For years, I have been a critic of cyber security advocates’ use of doom rhetoric to call attention and motivate a response to cyber threats. Perhaps the chief example of such rhetoric is the cyber Pearl Harbor analogy, which as been used regularly in the U.S. cyber security debate since 1991.
One criticism that I and others have made of this analogy is that focussing attention on a hypothetical, catastrophic threat distracts from the more mundane, but much more common, threats we face each day. These are the myriad data breaches and acts of cyber crime, espionage, and propaganda that regularly grace the headlines of newspapers worldwide. As Jason Healey argued at the 2016 NATO CyCon, the fact that cyber Pearl Harbor has not occurred after 25 years of warnings is a good indicator that we are focused on the wrong threat.
But in a recent interview with Nextgov, the DoD cyber policy chief gave a different explanation.

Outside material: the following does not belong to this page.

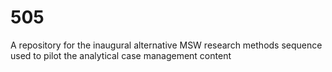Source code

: # 505
A repository for the inaugural alternative MSW research methods sequence used to pilot the analytical case management content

Nextgov reports that the reason a catastrophic cyber Pearl Harbor
hasn’t happened is because the massive power and stated policy of the U.S. military—cyber and otherwise—have deterred any would-be attacker, says Aaron Hughes, the Defense Department’s top cyber policy official.
It’s proven more difficult, however, to deter nondestructive breaches such as the Russian government-backed leaks from Democratic political organizations that wreaked havoc on the 2016 presidential campaign, the deputy assistant secretary of defense for cyber policy said.

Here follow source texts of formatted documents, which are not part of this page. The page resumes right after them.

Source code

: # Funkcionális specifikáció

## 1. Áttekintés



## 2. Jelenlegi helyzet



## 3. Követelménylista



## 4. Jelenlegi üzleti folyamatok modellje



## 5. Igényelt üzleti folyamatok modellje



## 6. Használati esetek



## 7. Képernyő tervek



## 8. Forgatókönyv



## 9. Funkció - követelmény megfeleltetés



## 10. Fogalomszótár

In short, critics say that cyber Pearl Harbor hasn’t happened because it is not the real threat. The DOD cyber policy chief says that cyber Pearl Harbor hasn’t happened because DOD has effectively deterred it.
This is an interesting rhetorical move, but one that I find unconvincing. It reminds me of a joke one of my professors used to tell when I was an undergraduate. He would wave a chalkboard eraser around and ask unsuspecting students if they knew what it was. Of course, they would say it is an eraser. But, he would tell them, it wasn’t just any eraser. It is a magic eraser that wards off lions! To the students’ incredulous looks, he would reply, “Well, you don’t see any lions around, do you?”
You don’t see any cyber Pearl Harbors, do you? Then the DOD’s magic cyber deterrence must be working!